Halle - Sachsen-Anhalts Sozialministerin Petra Grimm-Benne (SPD) hat mit ihren Plänen zur Neuordnung der Kita-Finanzierung eine Bruchlandung erlitten.

08.09.2017 - 04:06:28

Mitteldeutsche Zeitung: Kita-Pläne CDU-Minister bremsen ihre SPD Kollegin aus. Das berichtet die in Halle erscheinende Mitteldeutsche Zeitung (Freitag-Ausgabe).

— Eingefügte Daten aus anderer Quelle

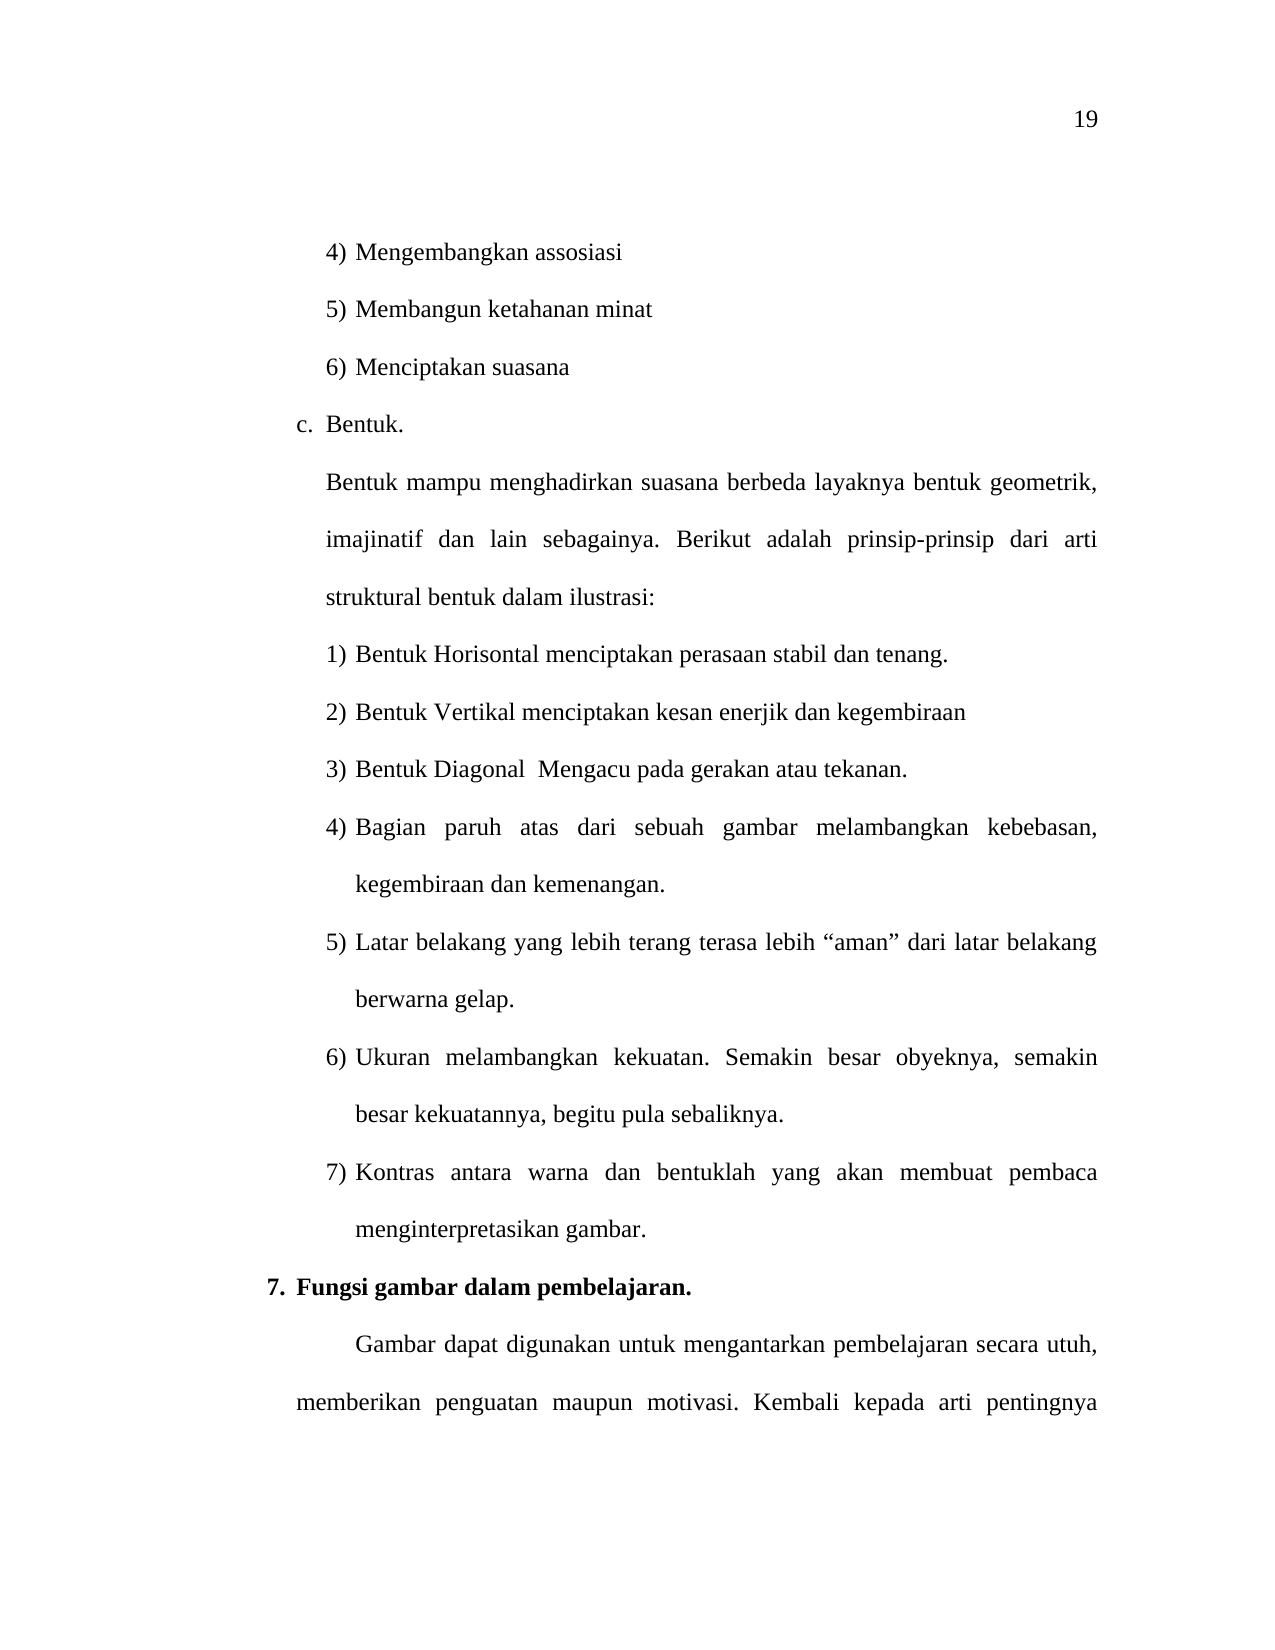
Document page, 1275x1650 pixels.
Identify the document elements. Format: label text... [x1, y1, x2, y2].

Halle - Sachsen-Anhalts Sozialministerin Petra Grimm-Benne (SPD) hat mit ihren Plänen zur Neuordnung der Kita-Finanzierung eine Bruchlandung erlitten. Das berichtet die in Halle erscheinende Mitteldeutsche Zeitung (Freitag-Ausgabe). Drei CDU-Minister blockieren den ersten Schritt ihrer Reform und verweigern die Unterschrift unter den Gesetzentwurf ihrer Kabinettskollegin. Die Sozialministerin möchte Städte und Gemeinden von den stetig steigenden Kita-Kosten entlasten und deshalb im Jahr 2018 mit zusätzlichen 30 Millionen Euro versorgen. In einem zweiten Schritt will sie nächstes Jahr erreichen, dass Eltern ausschließlich für das älteste Kind Kita-Gebühren zahlen. Nach MZ-Informationen weigerten sich im Kabinett von Ministerpräsident Reiner Haseloff (CDU) neben Finanzminister André Schröder auch Marco Tullner (Bildung) und Anne-Marie Keding (Justiz). "Wir haben zu den vorgelegten Zahlen des Sozialministeriums noch Nachfragen", erklärte Schröder der MZ. "Wir müssen jetzt weitere Gespräche führen." Das geschieht am Freitag: Haseloff hat dann einen Krisengipfel mit den betroffenen Ministern anberaumt, in dem es um die 30 Zusatz-Millionen für die Kommunen geht. Die Kita-Reform gilt als zentrales Projekt in der Regierung.